Among the lines below, take the one holding "efter Allra-härvan", the one holding "viditelní jen pro", and all lines between them. Set them down exactly.
****************
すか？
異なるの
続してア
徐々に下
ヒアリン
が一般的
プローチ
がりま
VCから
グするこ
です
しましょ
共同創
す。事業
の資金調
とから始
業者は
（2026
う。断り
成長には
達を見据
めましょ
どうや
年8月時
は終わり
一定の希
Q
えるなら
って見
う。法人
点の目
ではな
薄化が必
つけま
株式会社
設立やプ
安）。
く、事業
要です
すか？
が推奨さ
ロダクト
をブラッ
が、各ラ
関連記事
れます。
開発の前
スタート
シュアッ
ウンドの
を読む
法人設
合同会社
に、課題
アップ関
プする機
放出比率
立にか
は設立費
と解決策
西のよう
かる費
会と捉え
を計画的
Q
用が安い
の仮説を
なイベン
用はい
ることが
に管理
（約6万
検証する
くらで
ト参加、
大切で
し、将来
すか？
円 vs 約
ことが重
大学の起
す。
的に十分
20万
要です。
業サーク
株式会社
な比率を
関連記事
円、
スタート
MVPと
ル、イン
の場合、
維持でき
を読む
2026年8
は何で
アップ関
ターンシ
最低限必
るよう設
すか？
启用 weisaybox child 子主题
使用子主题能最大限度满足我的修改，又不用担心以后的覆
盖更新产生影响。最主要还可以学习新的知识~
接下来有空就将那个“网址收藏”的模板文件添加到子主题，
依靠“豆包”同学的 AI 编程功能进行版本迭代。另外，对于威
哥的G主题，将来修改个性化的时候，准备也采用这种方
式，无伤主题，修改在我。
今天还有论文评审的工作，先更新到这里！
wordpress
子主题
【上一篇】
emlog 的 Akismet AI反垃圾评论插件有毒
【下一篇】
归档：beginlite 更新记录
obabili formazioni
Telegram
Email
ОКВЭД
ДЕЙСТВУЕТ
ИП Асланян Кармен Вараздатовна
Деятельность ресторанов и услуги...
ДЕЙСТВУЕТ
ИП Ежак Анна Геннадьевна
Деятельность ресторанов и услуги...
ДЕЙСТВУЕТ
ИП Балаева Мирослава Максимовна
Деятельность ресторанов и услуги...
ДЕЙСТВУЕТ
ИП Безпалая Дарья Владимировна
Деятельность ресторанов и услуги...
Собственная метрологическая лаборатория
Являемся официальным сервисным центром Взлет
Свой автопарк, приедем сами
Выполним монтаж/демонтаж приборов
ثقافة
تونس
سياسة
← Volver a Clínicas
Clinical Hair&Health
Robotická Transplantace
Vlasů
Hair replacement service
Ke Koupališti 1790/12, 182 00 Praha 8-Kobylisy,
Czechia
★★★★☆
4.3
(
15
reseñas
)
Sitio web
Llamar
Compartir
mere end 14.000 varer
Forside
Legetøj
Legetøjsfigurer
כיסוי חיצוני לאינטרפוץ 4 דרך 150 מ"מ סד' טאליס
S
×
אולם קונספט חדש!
****************
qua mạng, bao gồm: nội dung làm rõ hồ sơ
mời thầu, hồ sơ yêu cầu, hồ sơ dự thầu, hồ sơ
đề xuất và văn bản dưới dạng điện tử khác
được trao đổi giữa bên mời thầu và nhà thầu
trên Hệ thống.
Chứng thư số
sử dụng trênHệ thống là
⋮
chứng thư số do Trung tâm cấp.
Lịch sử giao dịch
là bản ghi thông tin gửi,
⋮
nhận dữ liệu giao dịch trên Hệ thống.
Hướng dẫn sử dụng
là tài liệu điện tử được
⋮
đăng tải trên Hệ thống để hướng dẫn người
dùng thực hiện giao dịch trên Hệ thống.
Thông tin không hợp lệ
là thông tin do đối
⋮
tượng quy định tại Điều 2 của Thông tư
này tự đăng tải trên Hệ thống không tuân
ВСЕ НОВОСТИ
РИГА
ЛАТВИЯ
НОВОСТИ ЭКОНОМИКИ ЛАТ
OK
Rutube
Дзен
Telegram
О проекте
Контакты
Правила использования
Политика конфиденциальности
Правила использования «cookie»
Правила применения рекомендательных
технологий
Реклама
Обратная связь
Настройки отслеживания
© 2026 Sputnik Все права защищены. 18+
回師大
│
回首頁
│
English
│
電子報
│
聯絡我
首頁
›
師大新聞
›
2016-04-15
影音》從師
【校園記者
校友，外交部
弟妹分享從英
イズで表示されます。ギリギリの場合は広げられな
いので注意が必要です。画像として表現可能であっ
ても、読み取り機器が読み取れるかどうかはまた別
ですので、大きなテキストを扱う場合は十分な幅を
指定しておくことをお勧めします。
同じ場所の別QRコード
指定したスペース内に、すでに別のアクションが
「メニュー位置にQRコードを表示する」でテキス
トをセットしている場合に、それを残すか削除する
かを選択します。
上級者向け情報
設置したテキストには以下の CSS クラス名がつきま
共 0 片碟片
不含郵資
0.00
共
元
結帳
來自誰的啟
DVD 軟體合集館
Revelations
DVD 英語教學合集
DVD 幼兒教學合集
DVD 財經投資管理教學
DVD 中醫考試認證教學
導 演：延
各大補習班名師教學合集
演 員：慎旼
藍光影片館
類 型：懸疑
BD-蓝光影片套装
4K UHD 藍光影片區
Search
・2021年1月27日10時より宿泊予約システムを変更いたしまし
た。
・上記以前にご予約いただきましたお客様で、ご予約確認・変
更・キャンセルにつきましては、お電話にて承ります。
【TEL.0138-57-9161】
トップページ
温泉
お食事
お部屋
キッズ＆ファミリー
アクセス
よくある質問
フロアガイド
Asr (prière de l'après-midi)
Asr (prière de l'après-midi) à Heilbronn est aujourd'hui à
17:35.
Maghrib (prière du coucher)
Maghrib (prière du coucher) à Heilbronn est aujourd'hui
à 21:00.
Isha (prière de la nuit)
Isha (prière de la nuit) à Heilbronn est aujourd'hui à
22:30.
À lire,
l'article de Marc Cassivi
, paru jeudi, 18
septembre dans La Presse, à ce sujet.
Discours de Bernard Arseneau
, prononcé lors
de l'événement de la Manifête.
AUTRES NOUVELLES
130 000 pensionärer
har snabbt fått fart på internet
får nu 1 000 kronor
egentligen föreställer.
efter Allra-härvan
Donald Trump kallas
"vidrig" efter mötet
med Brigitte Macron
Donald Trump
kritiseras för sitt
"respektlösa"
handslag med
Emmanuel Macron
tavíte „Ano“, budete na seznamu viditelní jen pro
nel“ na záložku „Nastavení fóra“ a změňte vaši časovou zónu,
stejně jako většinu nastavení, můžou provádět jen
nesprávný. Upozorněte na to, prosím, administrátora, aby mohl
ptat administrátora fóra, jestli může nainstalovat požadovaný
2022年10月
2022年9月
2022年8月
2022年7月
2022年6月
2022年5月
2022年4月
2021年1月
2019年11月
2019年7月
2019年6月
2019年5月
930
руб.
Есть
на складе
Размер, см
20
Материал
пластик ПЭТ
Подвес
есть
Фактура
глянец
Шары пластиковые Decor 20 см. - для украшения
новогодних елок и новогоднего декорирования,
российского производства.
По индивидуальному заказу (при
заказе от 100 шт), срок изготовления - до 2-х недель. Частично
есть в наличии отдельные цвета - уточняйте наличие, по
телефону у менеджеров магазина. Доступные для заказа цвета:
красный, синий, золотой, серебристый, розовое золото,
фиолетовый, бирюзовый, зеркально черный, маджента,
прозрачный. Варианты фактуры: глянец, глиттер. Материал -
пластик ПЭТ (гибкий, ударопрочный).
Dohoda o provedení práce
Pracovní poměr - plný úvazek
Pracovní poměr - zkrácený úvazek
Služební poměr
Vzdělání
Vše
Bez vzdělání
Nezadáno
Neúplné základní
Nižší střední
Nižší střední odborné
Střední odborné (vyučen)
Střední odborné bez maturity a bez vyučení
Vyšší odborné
****************
> _Response to the exercise_
efter Allra-härvan
Donald Trump kallas
"vidrig" efter mötet
med Brigitte Macron
Donald Trump
kritiseras för sitt
"respektlösa"
handslag med
Emmanuel Macron
tavíte „Ano“, budete na seznamu viditelní jen pro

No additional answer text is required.